3. Par un jugement du 16 janvier 2023, le tribunal judiciaire a jugé que la demande de la locataire était prescrite et irrecevable.
Examen du moyen
Enoncé du moyen
4. Mme [M] fait grief au jugement de juger que sa demande en paiement de la somme de 1 695 euros était prescrite et ainsi irrecevable, alors « que la prescription et les délais pour agir sont interrompus par l'enregistrement de la demande aux fins de tentative préalable de conciliation ; qu'en retenant, pour dire l'action de Mme [M] prescrite, que cette dernière avait saisi la juridiction d'une requête aux fins de conciliation préalable le 9 juin 2022, soit plus de trois ans à compter de la connaissance par madame [M] des faits du 8 avril 2019 lui permettant d'exercer son droit, sans rechercher, comme il y était pourtant invité, si celle-ci n'avait pas formé une demande de tentative préalable de conciliation auprès de la juridiction, interruptive de prescription, dès le 9 mars 2022, le tribunal judiciaire a privé sa décision de base légale au regard des articles 750-1, dans sa rédaction issue du décret n° 2019-1333 du 11 décembre 2019, et 820 du code de procédure civile. »
Réponse de la Cour
Vu l'article 820 du code de procédure civile, dans sa rédaction issue du décret n° 2021-1322 du 11 octobre 2021 :
5. Il résulte de ce texte, que la prescription et les délais pour agir sont interrompus par l'enregistrement de la demande en justice aux fins de tentative préalable de conciliation.

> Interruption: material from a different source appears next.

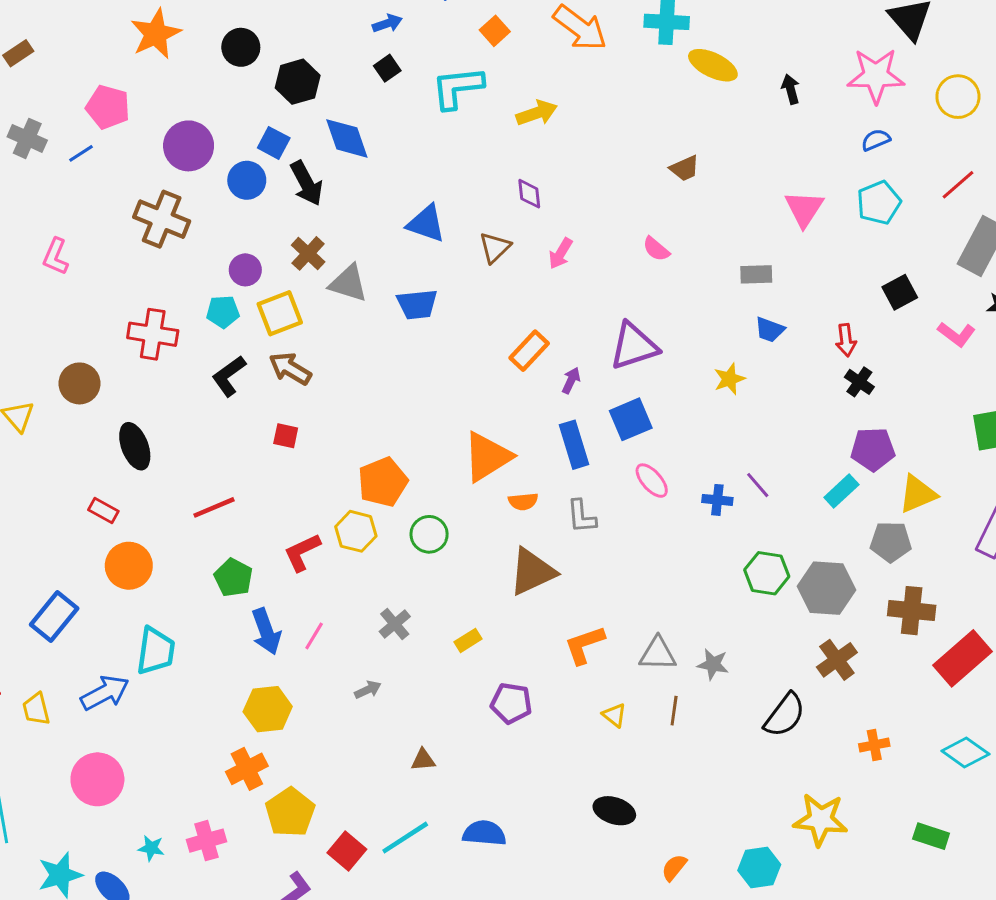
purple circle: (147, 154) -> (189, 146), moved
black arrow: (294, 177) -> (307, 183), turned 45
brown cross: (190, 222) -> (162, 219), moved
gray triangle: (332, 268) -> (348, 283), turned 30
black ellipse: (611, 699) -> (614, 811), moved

6. Pour juger la demande prescrite et irrecevable, le jugement retient que la locataire a saisi la juridiction d'une requête aux fins de conciliation préalable le 9 juin 2022 et présenté ensuite sa requête le 7 septembre 2022.
7. En se déterminant ainsi, sans rechercher, comme il y était invité, si la locataire avait formé une demande de tentative préalable de conciliation auprès de la juridiction, interruptive de prescription le 9 mars 2022, le tribunal judiciaire a privé sa décision de base légale.
PAR CES MOTIFS, la Cour :
CASSE ET ANNULE, en toutes ses dispositions, le jugement rendu le 16 janvier 2023, entre les parties, par le tribunal judiciaire de Paris ;
Remet l'affaire et les parties dans l'état où elles se trouvaient avant ce jugement et les renvoie devant le tribunal judiciaire de Paris, autrement composé ;
Condamne l'EPIC Paris habitat OPH aux dépens ;
En application de l'article 700 du code de procédure civile, rejette la demande formée par l'EPIC Paris habitat OPH et le condamne à payer à Mme [M] la somme de 3 000 euros ;
Dit que sur les diligences du procureur général près la Cour de cassation, le présent arrêt sera transmis pour être transcrit en marge ou à la suite du jugement cassé ;
Ainsi fait et jugé par la Cour de cassation, deuxième chambre civile, et prononcé publiquement le cinq mars deux mille vingt-six par mise à disposition de l'arrêt au greffe de la Cour, les parties ayant été préalablement avisées dans les conditions prévues au deuxième alinéa de l'article 450 du code de procédure civile.